Raw records>
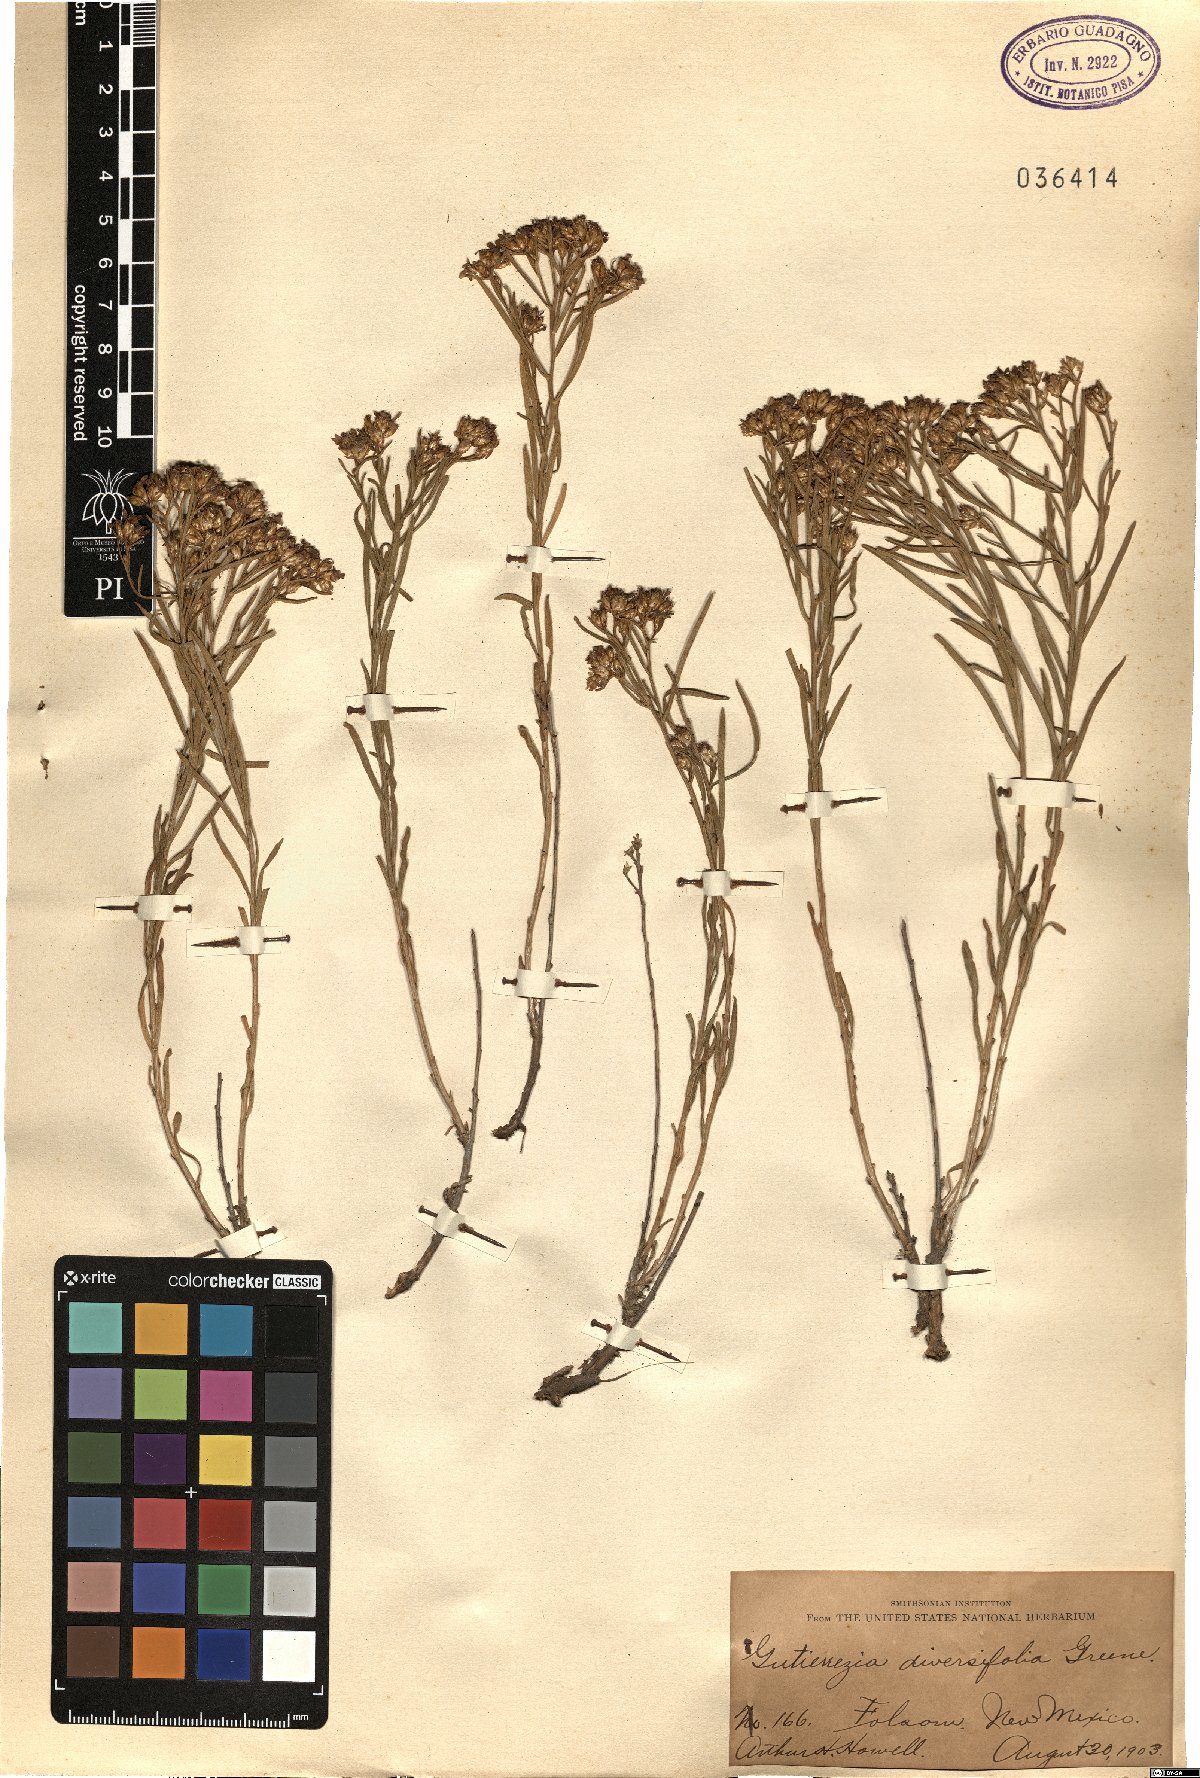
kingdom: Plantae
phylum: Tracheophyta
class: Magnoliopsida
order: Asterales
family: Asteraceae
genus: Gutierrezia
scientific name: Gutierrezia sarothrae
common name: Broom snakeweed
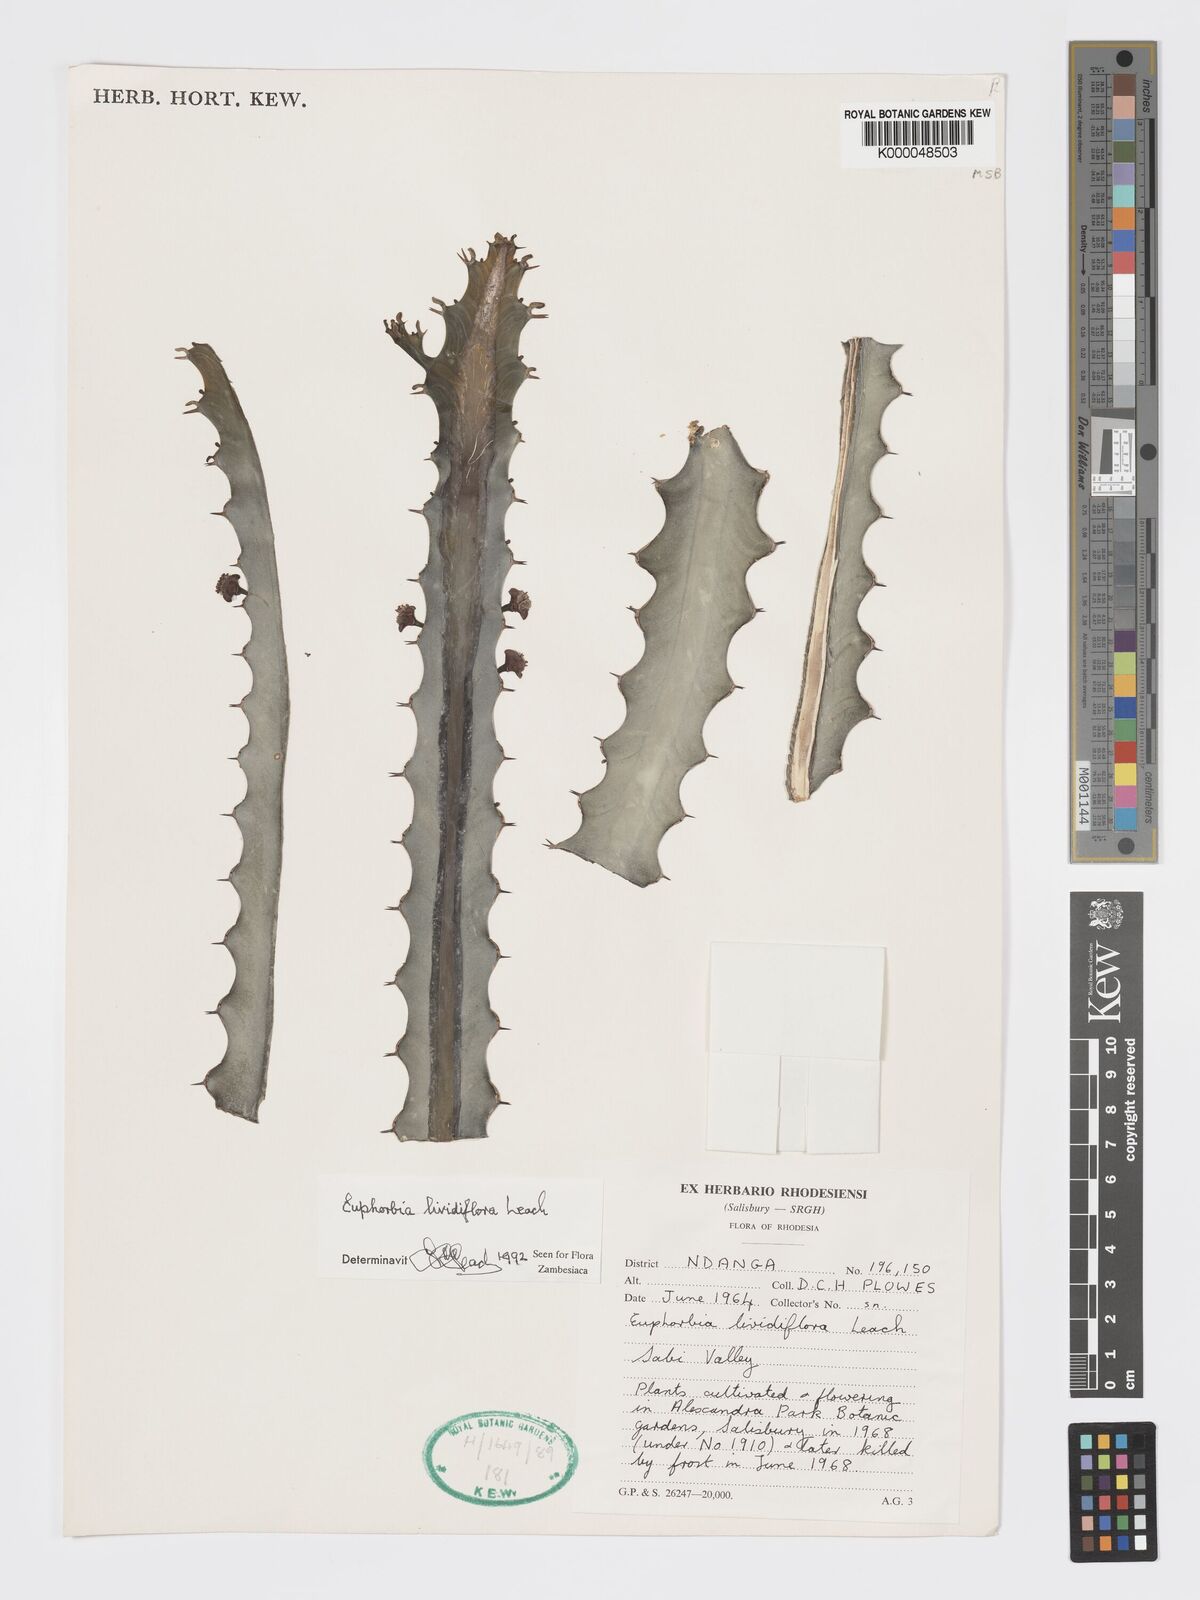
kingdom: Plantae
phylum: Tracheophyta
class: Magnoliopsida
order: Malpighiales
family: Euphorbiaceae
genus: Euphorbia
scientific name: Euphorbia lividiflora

To be done> Recast the records above as a two-column CSV with the columns "field" and "value", giving one row for each labeled line. Put each entry in its own quoted field, replace any line breaks with spaces, and leave the pictures out.

Written solution>
field,value
"kingdom:","Plantae"
"phylum:","Tracheophyta"
"class:","Magnoliopsida"
"order:","Asterales"
"family:","Asteraceae"
"genus:","Gutierrezia"
"scientific name:","Gutierrezia sarothrae"
"common name:","Broom snakeweed"
"kingdom:","Plantae"
"phylum:","Tracheophyta"
"class:","Magnoliopsida"
"order:","Malpighiales"
"family:","Euphorbiaceae"
"genus:","Euphorbia"
"scientific name:","Euphorbia lividiflora"